Egyptian troops in Sinai
Egyptian security forces arrest suspected militants after a firefight at the al-Goura settlement in Egypt's north Sinai region. Thousands of Egyptian soldiers have been deployed in northern Sinai, since an Aug. 5 attack by suspected Islamic militants killed 16 troops. Reuters

The Egyptian military reportedly killed eleven jihadist militants hiding in the Sinai peninsula as part of its "broadening" and "stepping up" of its offensives in the area.

Egypt has been increasing its military presence in the Sinai following attacks at the beginning of August in which a group of militants killed 16 Egyptian soldiers near Ramah and crossed the Israeli border before being stopped by the Israeli Air Force.

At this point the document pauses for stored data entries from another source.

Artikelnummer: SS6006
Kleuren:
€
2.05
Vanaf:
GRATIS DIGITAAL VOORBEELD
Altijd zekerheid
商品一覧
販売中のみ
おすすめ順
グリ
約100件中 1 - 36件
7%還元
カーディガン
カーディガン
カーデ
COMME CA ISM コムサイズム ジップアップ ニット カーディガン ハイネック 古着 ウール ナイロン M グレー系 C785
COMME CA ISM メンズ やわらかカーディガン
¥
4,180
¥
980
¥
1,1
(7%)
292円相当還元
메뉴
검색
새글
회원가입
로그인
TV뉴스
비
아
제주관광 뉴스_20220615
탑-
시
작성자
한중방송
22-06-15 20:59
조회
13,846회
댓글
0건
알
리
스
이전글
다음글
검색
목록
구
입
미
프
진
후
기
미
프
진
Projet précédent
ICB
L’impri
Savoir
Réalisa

The Egyptian Defense Ministry said that "forces will be redeployed in a variety of places in Sinai in order to complete the hunt for terrorists," despite the fact that on Tuesday, Egypt said they would be suspending their military activity in the area in accordance with discussions with the jihadist leaders in the area.

As of yet, no one group has stepped forward to claim responsibility for the August 5 attacks, but suspicion rests on a gaggle of jihadist groups hiding out in the Sinai Peninsula.

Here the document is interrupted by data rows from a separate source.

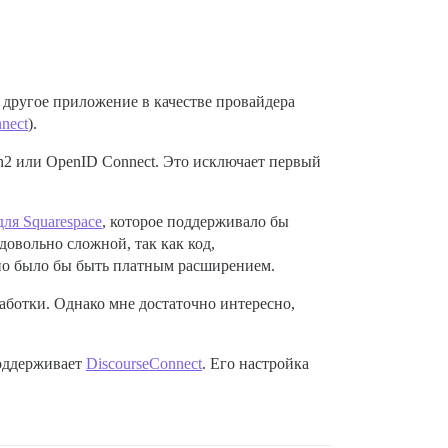
 другое приложение в качестве провайдера
nect
).
h2 или OpenID Connect. Это исключает первый
ля Squarespace
, которое поддерживало бы
довольно сложной, так как код,
жно было бы быть платным расширением.
работки. Однако мне достаточно интересно,
ддерживает
DiscourseConnect
. Его настройка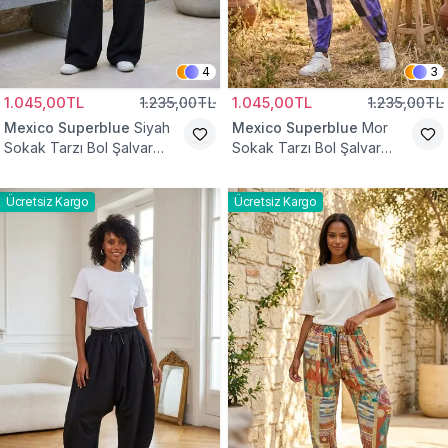
4
3
1.045,00TL
1.235,00TL
1.045,00TL
1.235,00TL
Mexico Superblue
Siyah
Mexico Superblue
Mor
Sokak Tarzı Bol Şalvar
Sokak Tarzı Bol Şalvar
Pantolon
Pantolon
Ücretsiz Kargo
Ücretsiz Kargo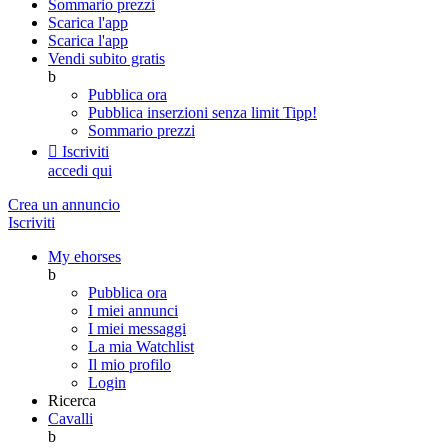
Sommario prezzi
Scarica l'app
Scarica l'app
Vendi subito gratis
b
Pubblica ora
Pubblica inserzioni senza limit
Tipp!
Sommario prezzi

Iscriviti
accedi qui
Crea un annuncio
Iscriviti
My ehorses
b
Pubblica ora
I miei annunci
I miei messaggi
La mia Watchlist
Il mio profilo
Login
Ricerca
Cavalli
b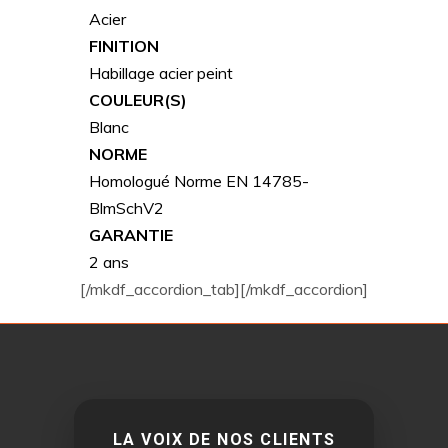
Acier
FINITION
Habillage acier peint
COULEUR(S)
Blanc
NORME
Homologué Norme EN 14785-
BlmSchV2
GARANTIE
2 ans
[/mkdf_accordion_tab][/mkdf_accordion]
LA VOIX DE NOS CLIENTS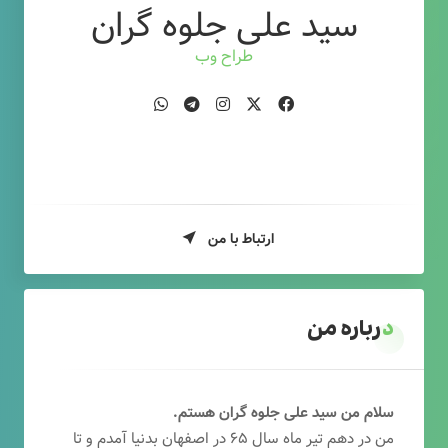
سید علی جلوه گران
طراح وب
ارتباط با من
درباره من
سلام من سید علی جلوه گران هستم.
من در دهم تیر ماه سال ۶۵ در اصفهان بدنیا آمدم و تا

Mount Halal, which stretches from Fallujah to the Suez Canal in the Sinai desert, is rumored to be a refuge for many of the Sinai militants. The area is home to Bedouin tribes, who know the ins and outs of the mountains.

According to the Egyptian News Outlet Egypt Independent, there could be as many as 3,000 fugitives and militants fleeing the government.

But no one seems to know exactly who these people are. Most experts say they are Egyptian, according to both the Washington Post and Al-Arabiya in Cairo.

Another Egyptian outlet, Ma'an News, said that Egyptian security officials had told them that the attacks were carried out by recently-freed Egyptian prisoners.

One group made its presence known on August 1st, four days before the attacks near the border. They called themselves "Soldiers of Islamic Law," and, according to the Post, "called for the expulsion of U.S. troops from the Sinai and urged Egyptian security forces to refrain from intervening in the 'fighting with the Jews.'"

Another group, called Al-Salafiyya al-Jihadiyya (roughly translated as "The Forefathers of Jihad"), put out a statement at the beginning of August, warning the Egyptian military not to get caught between them and Israel.

"We don't want our strength to turn against you [the Egyptian military] for any reason," the statement said, according to the Post.

Meanwhile, Egypt is moving more and more men and equipment into the Sinai region. By all accounts, Israel is not pleased with these developments; it has a vested interest in the continued de-militarization of Sinai.

Since the attacks, Israel has expressed concern that Egypt may be pushing in more people and equipment than is allowed by the 1979 peace treaty, an allegation Egypt denies.

Egyptian President Mohammed Morsi told Reuters recently that the campaign in the Sinai, called Operation Eagle, is "in full respect to international treaties."

Morsi even indirectly told Israel not to worry about the military in the area.

"Egypt is practicing its very normal role on its soil," Morsi told Reuters, "and does not threaten anyone, and there should not be any kind of international or regional concerns at all from the presence of Egyptian security forces."

And Israel, for the moment, has relented.

"We made it clear to Egypt that they should do something about this," Itzhak Levanon, the former Israeli ambassador to Egypt, told the Washington Post.

"Those people were out to destroy the future relations between both countries."

Another Israeli official took a practical view.

"We need to look at this realistically," said, Amos Yadlin, former General and Chief of Staff of the Israeli Air Force to the Israeli military outlet Galei Tzahal.

"The Egyptians going in helps Israel in a large way."